Vasco inicia Brasileiro de olho em não repetir erros de outros rebaixamentos

Confira abaixo algumas dicas que a equipe vascaína precisa ter para manter uma distância razoável da zona de rebaixamento.

É inegável que um clube da grandeza do Vasco pede objetivos maiores do que não ser rebaixado. Tanto é que nas palavras de incentivo dentro do vestiário, no discurso para massagear o ego da torcida, o time pode até iniciar o Brasileiro deste ano de olho no topo. Entretanto, na prática, o que a equipe de São Januário precisa é de uma participação sem sustos, a uma distância razoável da zona de rebaixamento. O que vier em seguida será lucro.

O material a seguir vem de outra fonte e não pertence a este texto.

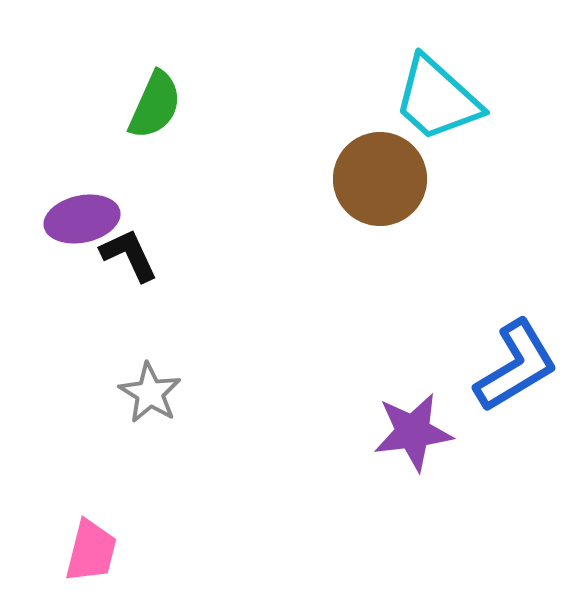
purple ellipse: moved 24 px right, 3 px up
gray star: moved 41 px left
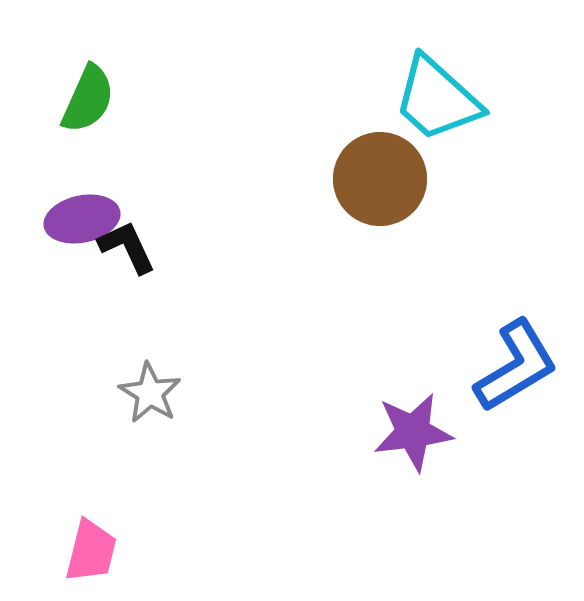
green semicircle: moved 67 px left, 6 px up
black L-shape: moved 2 px left, 8 px up
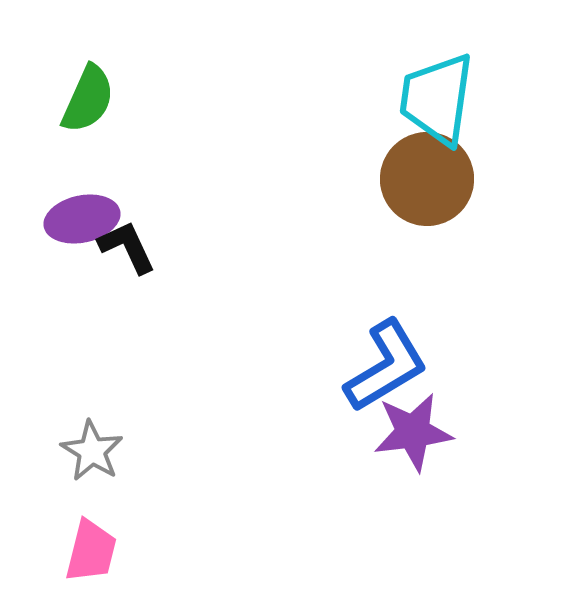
cyan trapezoid: rotated 56 degrees clockwise
brown circle: moved 47 px right
blue L-shape: moved 130 px left
gray star: moved 58 px left, 58 px down
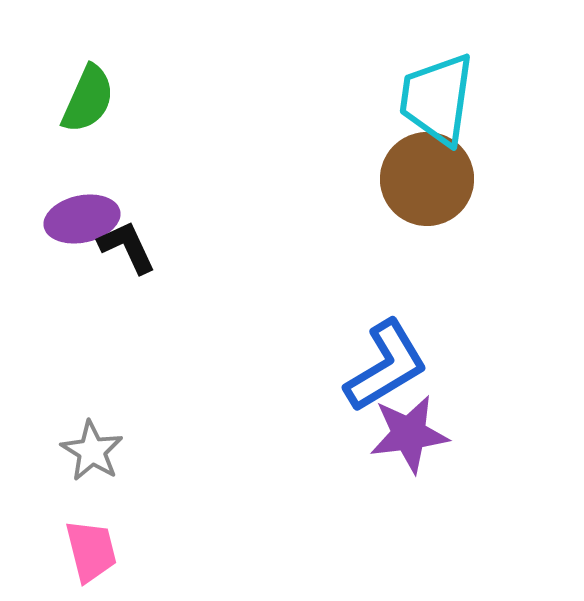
purple star: moved 4 px left, 2 px down
pink trapezoid: rotated 28 degrees counterclockwise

Se existe algo bom a ser extraído das três quedas para a Série B são os ensinamentos que as campanhas de 2008, 2013 e 2015 deixaram, da maneira mais dolorosa possível. Há uma cartilha do que não deve ser feito, sob risco de acabar entre os quatro últimos. O Vasco a conhece de cabo a rabo. Basta consultá-la.

A primeira regra para não cair é ter confiança no técnico. Se a diretoria o contratou, é preciso ter convicção de que ele pode dar resultado. Nas três campanhas em que foi rebaixado, o Vasco abusou da troca de treinadores. Foram três em cada ano. Em 2008, a equipe começou sendo treinada por Antônio Lopes. Depois, Tita assumiu. Por último, veio Renato Gaúcho. Em 2013, passaram pelo time Paulo Autuori, Dorival Júnior e Adilson Batista. Na última queda, o Vasco iniciou com Doriva, teve Celso Roth e caiu com Jorginho.

Outro ponto fundamental: o Vasco precisa transformar São Januário em uma arma. Nas três vezes que foi rebaixado, o time não conseguiu converter o estádio nonagenário em vantagem. Em 2008, o time teve aproveitamento em casa — sem contar com os clássicos - de 51,1%. Já na campanha de 2013, a taxa foi um pouco melhor: 54,1%. O grande fracasso do Vasco como mandante veio na queda de 2015, quando o time somou apenas 35,2% dos pontos.

Para completar, não deixe para o segundo turno o que você deve resolver no primeiro. Em dois dos três rebaixamentos, o Vasco fez uma primeira metade muito ruim, o que obrigou o time a correr atrás do prejuízo em meio a crise e pressão. Em 2008, o time teve apenas 33,3% de aproveitamento na primeira metade da competição. A reação foi tímida (36,8%) e insuficiente para evitar a tragédia. Já em 2015, a campanha até a 19ª rodada foi de míseros 22,8% dos pontos. Depois, o rendimento foi para 49,1%, mas o estrago inicial havia sido grande demais. Apenas em 2013 o Vasco acabou pior do que começou: 42,1% dos pontos no primeiro turno e 35,8% no segundo.